What is expected
Below is a listing. Quote from it, exactly, the lines from the one containing "4. You can view" down to the one containing "dos ideais socialistas.", both ends included, and nothing else.

---------- Data to examine

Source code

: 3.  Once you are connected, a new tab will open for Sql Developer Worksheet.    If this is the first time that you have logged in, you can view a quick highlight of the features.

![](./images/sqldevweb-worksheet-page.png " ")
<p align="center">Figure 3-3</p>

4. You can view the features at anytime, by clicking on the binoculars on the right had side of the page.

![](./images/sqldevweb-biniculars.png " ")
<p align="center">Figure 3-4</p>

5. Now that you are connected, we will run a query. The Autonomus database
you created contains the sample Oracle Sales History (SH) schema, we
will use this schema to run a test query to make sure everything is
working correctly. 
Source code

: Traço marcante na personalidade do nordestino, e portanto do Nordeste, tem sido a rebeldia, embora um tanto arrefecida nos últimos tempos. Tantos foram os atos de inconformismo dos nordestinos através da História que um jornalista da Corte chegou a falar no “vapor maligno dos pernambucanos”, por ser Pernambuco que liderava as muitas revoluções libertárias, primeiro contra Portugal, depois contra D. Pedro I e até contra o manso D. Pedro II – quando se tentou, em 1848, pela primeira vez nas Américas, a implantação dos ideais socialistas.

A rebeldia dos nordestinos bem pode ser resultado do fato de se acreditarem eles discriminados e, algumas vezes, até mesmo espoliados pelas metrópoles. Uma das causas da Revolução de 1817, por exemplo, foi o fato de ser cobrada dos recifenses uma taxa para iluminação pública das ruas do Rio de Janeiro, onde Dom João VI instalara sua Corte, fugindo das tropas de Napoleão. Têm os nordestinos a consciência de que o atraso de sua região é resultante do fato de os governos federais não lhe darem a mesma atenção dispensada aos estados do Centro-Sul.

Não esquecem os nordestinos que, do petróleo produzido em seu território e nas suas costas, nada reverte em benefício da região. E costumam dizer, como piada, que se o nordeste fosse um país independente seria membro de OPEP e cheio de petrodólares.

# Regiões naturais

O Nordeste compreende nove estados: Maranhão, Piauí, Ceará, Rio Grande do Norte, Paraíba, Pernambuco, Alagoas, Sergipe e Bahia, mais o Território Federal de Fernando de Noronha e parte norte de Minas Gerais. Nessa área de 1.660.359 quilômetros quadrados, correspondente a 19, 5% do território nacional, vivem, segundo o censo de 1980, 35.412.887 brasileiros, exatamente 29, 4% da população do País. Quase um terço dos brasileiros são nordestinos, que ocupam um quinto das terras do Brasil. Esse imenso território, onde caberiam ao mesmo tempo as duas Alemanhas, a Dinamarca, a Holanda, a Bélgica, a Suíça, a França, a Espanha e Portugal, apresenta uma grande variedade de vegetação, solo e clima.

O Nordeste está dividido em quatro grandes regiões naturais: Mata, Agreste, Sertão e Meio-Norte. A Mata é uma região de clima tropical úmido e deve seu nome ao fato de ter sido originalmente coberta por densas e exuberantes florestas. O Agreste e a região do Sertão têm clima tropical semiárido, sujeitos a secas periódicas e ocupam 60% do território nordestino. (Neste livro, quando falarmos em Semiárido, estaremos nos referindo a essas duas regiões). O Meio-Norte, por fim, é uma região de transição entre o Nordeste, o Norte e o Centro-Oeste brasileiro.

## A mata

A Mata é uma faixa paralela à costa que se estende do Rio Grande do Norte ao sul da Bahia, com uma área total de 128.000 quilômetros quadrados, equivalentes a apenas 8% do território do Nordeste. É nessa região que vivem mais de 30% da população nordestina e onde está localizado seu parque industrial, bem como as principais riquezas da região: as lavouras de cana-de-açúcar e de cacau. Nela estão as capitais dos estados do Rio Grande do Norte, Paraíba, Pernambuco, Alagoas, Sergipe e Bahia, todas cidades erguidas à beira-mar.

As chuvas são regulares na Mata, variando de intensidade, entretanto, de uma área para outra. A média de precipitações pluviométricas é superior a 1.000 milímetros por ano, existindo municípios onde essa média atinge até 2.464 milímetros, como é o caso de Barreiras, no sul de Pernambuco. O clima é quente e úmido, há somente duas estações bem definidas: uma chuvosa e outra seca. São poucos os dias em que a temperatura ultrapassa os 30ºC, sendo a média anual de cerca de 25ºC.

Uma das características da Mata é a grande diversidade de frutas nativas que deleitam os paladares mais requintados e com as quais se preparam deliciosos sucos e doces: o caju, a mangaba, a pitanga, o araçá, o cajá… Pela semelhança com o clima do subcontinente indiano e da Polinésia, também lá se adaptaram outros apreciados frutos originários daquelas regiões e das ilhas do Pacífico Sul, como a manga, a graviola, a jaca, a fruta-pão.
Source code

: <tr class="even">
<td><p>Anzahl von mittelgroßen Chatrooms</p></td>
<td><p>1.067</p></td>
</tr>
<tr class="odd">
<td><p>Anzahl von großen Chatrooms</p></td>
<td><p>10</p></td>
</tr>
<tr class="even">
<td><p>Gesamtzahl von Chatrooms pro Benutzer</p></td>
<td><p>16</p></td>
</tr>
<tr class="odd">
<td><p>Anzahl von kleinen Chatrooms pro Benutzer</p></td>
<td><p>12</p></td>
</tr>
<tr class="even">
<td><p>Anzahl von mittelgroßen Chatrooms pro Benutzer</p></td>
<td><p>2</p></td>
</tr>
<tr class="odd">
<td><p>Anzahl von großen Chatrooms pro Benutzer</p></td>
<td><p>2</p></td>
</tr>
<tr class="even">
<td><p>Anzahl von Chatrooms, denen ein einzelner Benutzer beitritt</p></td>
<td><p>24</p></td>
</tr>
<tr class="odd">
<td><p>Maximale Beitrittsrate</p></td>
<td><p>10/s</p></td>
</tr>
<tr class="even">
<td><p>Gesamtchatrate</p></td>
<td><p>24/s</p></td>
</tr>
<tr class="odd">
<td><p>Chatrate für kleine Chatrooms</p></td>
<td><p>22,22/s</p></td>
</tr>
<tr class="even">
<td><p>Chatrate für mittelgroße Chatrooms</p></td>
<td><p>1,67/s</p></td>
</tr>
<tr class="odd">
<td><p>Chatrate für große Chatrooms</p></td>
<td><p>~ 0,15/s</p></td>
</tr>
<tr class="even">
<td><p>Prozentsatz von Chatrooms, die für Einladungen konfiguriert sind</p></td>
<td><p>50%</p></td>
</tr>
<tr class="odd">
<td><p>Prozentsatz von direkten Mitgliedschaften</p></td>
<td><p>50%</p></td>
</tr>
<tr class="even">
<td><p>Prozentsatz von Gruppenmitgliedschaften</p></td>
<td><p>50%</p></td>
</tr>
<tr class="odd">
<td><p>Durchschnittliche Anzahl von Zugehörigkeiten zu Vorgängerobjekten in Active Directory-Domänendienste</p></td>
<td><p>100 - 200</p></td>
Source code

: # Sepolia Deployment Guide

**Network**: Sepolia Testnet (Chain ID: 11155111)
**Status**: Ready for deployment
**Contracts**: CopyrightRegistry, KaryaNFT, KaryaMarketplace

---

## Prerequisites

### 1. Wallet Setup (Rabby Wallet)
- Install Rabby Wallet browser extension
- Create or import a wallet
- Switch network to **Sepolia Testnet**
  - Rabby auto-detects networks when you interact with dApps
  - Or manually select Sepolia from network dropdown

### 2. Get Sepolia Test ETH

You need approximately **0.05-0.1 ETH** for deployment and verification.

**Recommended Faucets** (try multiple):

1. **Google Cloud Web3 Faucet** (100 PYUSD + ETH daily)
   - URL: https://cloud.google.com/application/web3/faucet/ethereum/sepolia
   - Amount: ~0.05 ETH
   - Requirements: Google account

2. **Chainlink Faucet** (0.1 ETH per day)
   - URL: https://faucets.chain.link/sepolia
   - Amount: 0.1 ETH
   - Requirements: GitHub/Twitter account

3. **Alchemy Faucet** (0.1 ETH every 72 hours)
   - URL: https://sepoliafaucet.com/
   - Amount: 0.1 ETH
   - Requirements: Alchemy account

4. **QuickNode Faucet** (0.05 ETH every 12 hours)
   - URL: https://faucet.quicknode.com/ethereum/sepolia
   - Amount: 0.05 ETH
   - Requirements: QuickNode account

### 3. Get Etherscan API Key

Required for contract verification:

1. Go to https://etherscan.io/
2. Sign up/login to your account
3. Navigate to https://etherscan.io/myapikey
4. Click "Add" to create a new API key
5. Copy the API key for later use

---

--------------------

Exercise result
4. You can view the features at anytime, by clicking on the binoculars on the right had side of the page.

![](./images/sqldevweb-biniculars.png " ")
<p align="center">Figure 3-4</p>

5. Now that you are connected, we will run a query. The Autonomus database
you created contains the sample Oracle Sales History (SH) schema, we
will use this schema to run a test query to make sure everything is
working correctly. 
Source code

: Traço marcante na personalidade do nordestino, e portanto do Nordeste, tem sido a rebeldia, embora um tanto arrefecida nos últimos tempos. Tantos foram os atos de inconformismo dos nordestinos através da História que um jornalista da Corte chegou a falar no “vapor maligno dos pernambucanos”, por ser Pernambuco que liderava as muitas revoluções libertárias, primeiro contra Portugal, depois contra D. Pedro I e até contra o manso D. Pedro II – quando se tentou, em 1848, pela primeira vez nas Américas, a implantação dos ideais socialistas.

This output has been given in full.